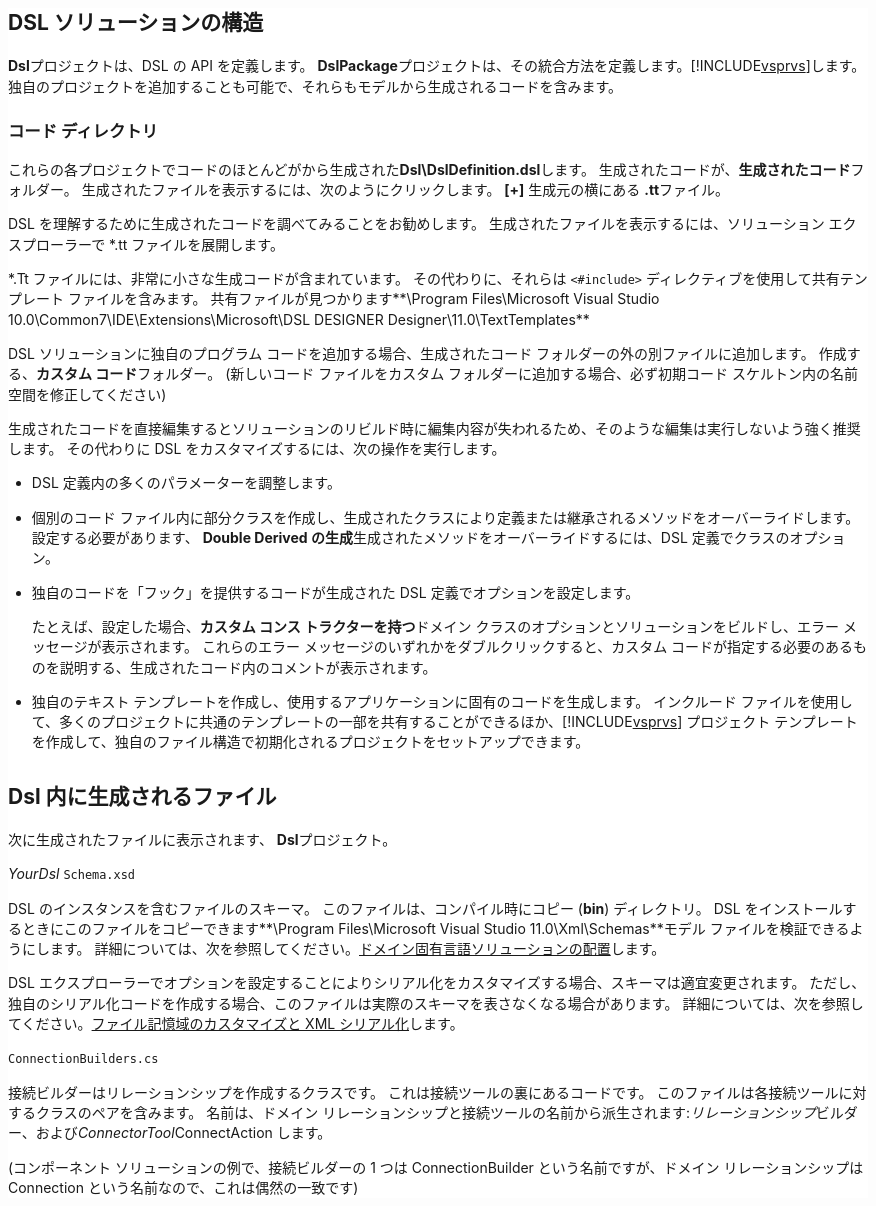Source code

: ## <a name="the-structure-of-the-dsl-solution"></a>DSL ソリューションの構造
 **Dsl**プロジェクトは、DSL の API を定義します。 **DslPackage**プロジェクトは、その統合方法を定義します。[!INCLUDE[vsprvs](../code-quality/includes/vsprvs_md.md)]します。 独自のプロジェクトを追加することも可能で、それらもモデルから生成されるコードを含みます。

### <a name="the-code-directories"></a>コード ディレクトリ
 これらの各プロジェクトでコードのほとんどがから生成された**Dsl\DslDefinition.dsl**します。 生成されたコードが、**生成されたコード**フォルダー。 生成されたファイルを表示するには、次のようにクリックします。 **[+]** 生成元の横にある **.tt**ファイル。

 DSL を理解するために生成されたコードを調べてみることをお勧めします。 生成されたファイルを表示するには、ソリューション エクスプローラーで *.tt ファイルを展開します。

 \*.Tt ファイルには、非常に小さな生成コードが含まれています。 その代わりに、それらは `<#include>` ディレクティブを使用して共有テンプレート ファイルを含みます。 共有ファイルが見つかります**\Program Files\Microsoft Visual Studio 10.0\Common7\IDE\Extensions\Microsoft\DSL DESIGNER Designer\11.0\TextTemplates**

 DSL ソリューションに独自のプログラム コードを追加する場合、生成されたコード フォルダーの外の別ファイルに追加します。 作成する、**カスタム コード**フォルダー。 (新しいコード ファイルをカスタム フォルダーに追加する場合、必ず初期コード スケルトン内の名前空間を修正してください)

 生成されたコードを直接編集するとソリューションのリビルド時に編集内容が失われるため、そのような編集は実行しないよう強く推奨します。 その代わりに DSL をカスタマイズするには、次の操作を実行します。

-   DSL 定義内の多くのパラメーターを調整します。

-   個別のコード ファイル内に部分クラスを作成し、生成されたクラスにより定義または継承されるメソッドをオーバーライドします。 設定する必要があります、 **Double Derived の生成**生成されたメソッドをオーバーライドするには、DSL 定義でクラスのオプション。

-   独自のコードを「フック」を提供するコードが生成された DSL 定義でオプションを設定します。

     たとえば、設定した場合、**カスタム コンス トラクターを持つ**ドメイン クラスのオプションとソリューションをビルドし、エラー メッセージが表示されます。 これらのエラー メッセージのいずれかをダブルクリックすると、カスタム コードが指定する必要のあるものを説明する、生成されたコード内のコメントが表示されます。

-   独自のテキスト テンプレートを作成し、使用するアプリケーションに固有のコードを生成します。 インクルード ファイルを使用して、多くのプロジェクトに共通のテンプレートの一部を共有することができるほか、[!INCLUDE[vsprvs](../code-quality/includes/vsprvs_md.md)] プロジェクト テンプレートを作成して、独自のファイル構造で初期化されるプロジェクトをセットアップできます。

## <a name="generated-files-in-dsl"></a>Dsl 内に生成されるファイル
 次に生成されたファイルに表示されます、 **Dsl**プロジェクト。

 *YourDsl* `Schema.xsd`

 DSL のインスタンスを含むファイルのスキーマ。 このファイルは、コンパイル時にコピー (**bin**) ディレクトリ。 DSL をインストールするときにこのファイルをコピーできます**\Program Files\Microsoft Visual Studio 11.0\Xml\Schemas**モデル ファイルを検証できるようにします。 詳細については、次を参照してください。[ドメイン固有言語ソリューションの配置](../modeling/deploying-domain-specific-language-solutions.md)します。

 DSL エクスプローラーでオプションを設定することによりシリアル化をカスタマイズする場合、スキーマは適宜変更されます。 ただし、独自のシリアル化コードを作成する場合、このファイルは実際のスキーマを表さなくなる場合があります。 詳細については、次を参照してください。[ファイル記憶域のカスタマイズと XML シリアル化](../modeling/customizing-file-storage-and-xml-serialization.md)します。

 `ConnectionBuilders.cs`

 接続ビルダーはリレーションシップを作成するクラスです。 これは接続ツールの裏にあるコードです。 このファイルは各接続ツールに対するクラスのペアを含みます。 名前は、ドメイン リレーションシップと接続ツールの名前から派生されます:*リレーションシップ*ビルダー、および*ConnectorTool*ConnectAction します。

 (コンポーネント ソリューションの例で、接続ビルダーの 1 つは ConnectionBuilder という名前ですが、ドメイン リレーションシップは Connection という名前なので、これは偶然の一致です)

Work task —
Where an entry holds a picture, drop it and transcribe everything else exactly.

Answer for this exercise —
Source code

: ## <a name="the-structure-of-the-dsl-solution"></a>DSL ソリューションの構造
 **Dsl**プロジェクトは、DSL の API を定義します。 **DslPackage**プロジェクトは、その統合方法を定義します。[!INCLUDE[vsprvs](../code-quality/includes/vsprvs_md.md)]します。 独自のプロジェクトを追加することも可能で、それらもモデルから生成されるコードを含みます。

### <a name="the-code-directories"></a>コード ディレクトリ
 これらの各プロジェクトでコードのほとんどがから生成された**Dsl\DslDefinition.dsl**します。 生成されたコードが、**生成されたコード**フォルダー。 生成されたファイルを表示するには、次のようにクリックします。 **[+]** 生成元の横にある **.tt**ファイル。

 DSL を理解するために生成されたコードを調べてみることをお勧めします。 生成されたファイルを表示するには、ソリューション エクスプローラーで *.tt ファイルを展開します。

 \*.Tt ファイルには、非常に小さな生成コードが含まれています。 その代わりに、それらは `<#include>` ディレクティブを使用して共有テンプレート ファイルを含みます。 共有ファイルが見つかります**\Program Files\Microsoft Visual Studio 10.0\Common7\IDE\Extensions\Microsoft\DSL DESIGNER Designer\11.0\TextTemplates**

 DSL ソリューションに独自のプログラム コードを追加する場合、生成されたコード フォルダーの外の別ファイルに追加します。 作成する、**カスタム コード**フォルダー。 (新しいコード ファイルをカスタム フォルダーに追加する場合、必ず初期コード スケルトン内の名前空間を修正してください)

 生成されたコードを直接編集するとソリューションのリビルド時に編集内容が失われるため、そのような編集は実行しないよう強く推奨します。 その代わりに DSL をカスタマイズするには、次の操作を実行します。

-   DSL 定義内の多くのパラメーターを調整します。

-   個別のコード ファイル内に部分クラスを作成し、生成されたクラスにより定義または継承されるメソッドをオーバーライドします。 設定する必要があります、 **Double Derived の生成**生成されたメソッドをオーバーライドするには、DSL 定義でクラスのオプション。

-   独自のコードを「フック」を提供するコードが生成された DSL 定義でオプションを設定します。

     たとえば、設定した場合、**カスタム コンス トラクターを持つ**ドメイン クラスのオプションとソリューションをビルドし、エラー メッセージが表示されます。 これらのエラー メッセージのいずれかをダブルクリックすると、カスタム コードが指定する必要のあるものを説明する、生成されたコード内のコメントが表示されます。

-   独自のテキスト テンプレートを作成し、使用するアプリケーションに固有のコードを生成します。 インクルード ファイルを使用して、多くのプロジェクトに共通のテンプレートの一部を共有することができるほか、[!INCLUDE[vsprvs](../code-quality/includes/vsprvs_md.md)] プロジェクト テンプレートを作成して、独自のファイル構造で初期化されるプロジェクトをセットアップできます。

## <a name="generated-files-in-dsl"></a>Dsl 内に生成されるファイル
 次に生成されたファイルに表示されます、 **Dsl**プロジェクト。

 *YourDsl* `Schema.xsd`

 DSL のインスタンスを含むファイルのスキーマ。 このファイルは、コンパイル時にコピー (**bin**) ディレクトリ。 DSL をインストールするときにこのファイルをコピーできます**\Program Files\Microsoft Visual Studio 11.0\Xml\Schemas**モデル ファイルを検証できるようにします。 詳細については、次を参照してください。[ドメイン固有言語ソリューションの配置](../modeling/deploying-domain-specific-language-solutions.md)します。

 DSL エクスプローラーでオプションを設定することによりシリアル化をカスタマイズする場合、スキーマは適宜変更されます。 ただし、独自のシリアル化コードを作成する場合、このファイルは実際のスキーマを表さなくなる場合があります。 詳細については、次を参照してください。[ファイル記憶域のカスタマイズと XML シリアル化](../modeling/customizing-file-storage-and-xml-serialization.md)します。

 `ConnectionBuilders.cs`

 接続ビルダーはリレーションシップを作成するクラスです。 これは接続ツールの裏にあるコードです。 このファイルは各接続ツールに対するクラスのペアを含みます。 名前は、ドメイン リレーションシップと接続ツールの名前から派生されます:*リレーションシップ*ビルダー、および*ConnectorTool*ConnectAction します。

 (コンポーネント ソリューションの例で、接続ビルダーの 1 つは ConnectionBuilder という名前ですが、ドメイン リレーションシップは Connection という名前なので、これは偶然の一致です)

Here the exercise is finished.